Please return every record exactly as written, leaving out the pictures.

**** Records for the exercise ****

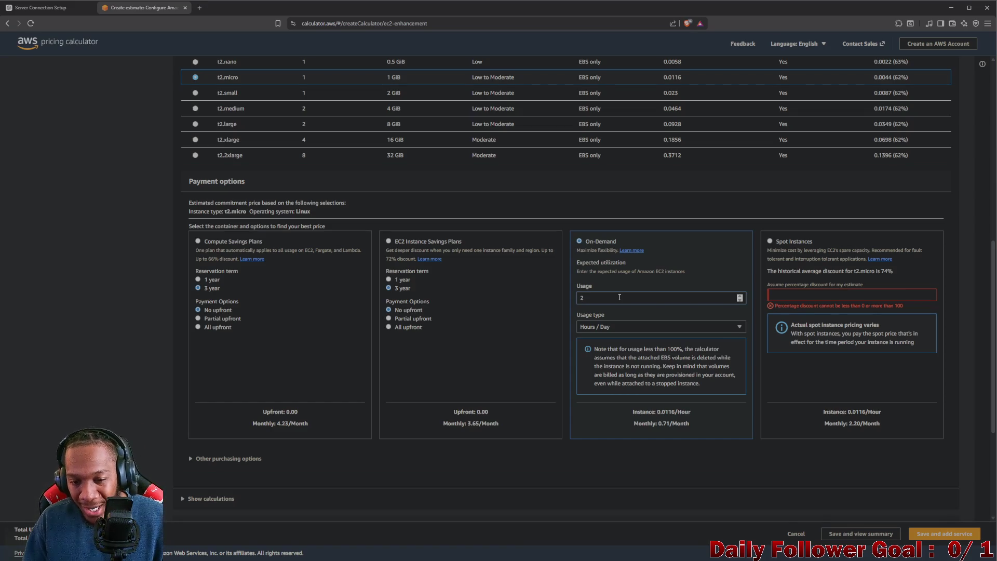
key(BackSpace)
text(3)
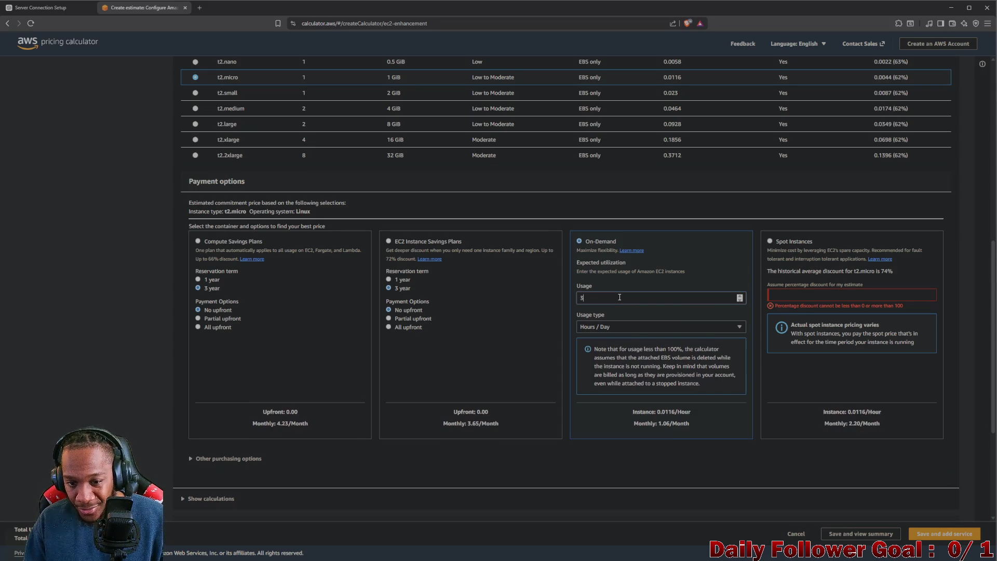
key(BackSpace)
text(4)
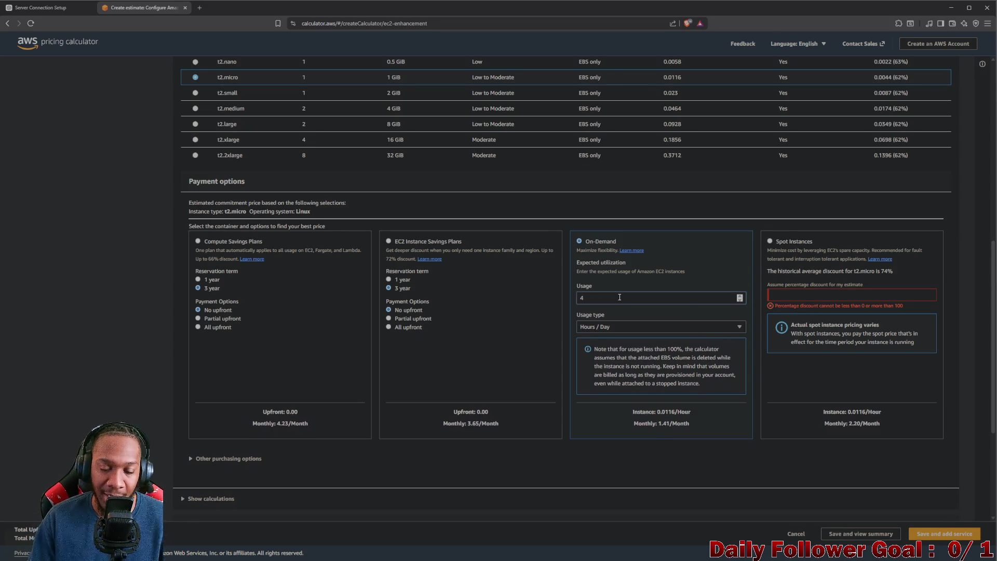
key(BackSpace)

****

Answer to the exercise
key(BackSpace)
text(3)
key(BackSpace)
text(4)
key(BackSpace)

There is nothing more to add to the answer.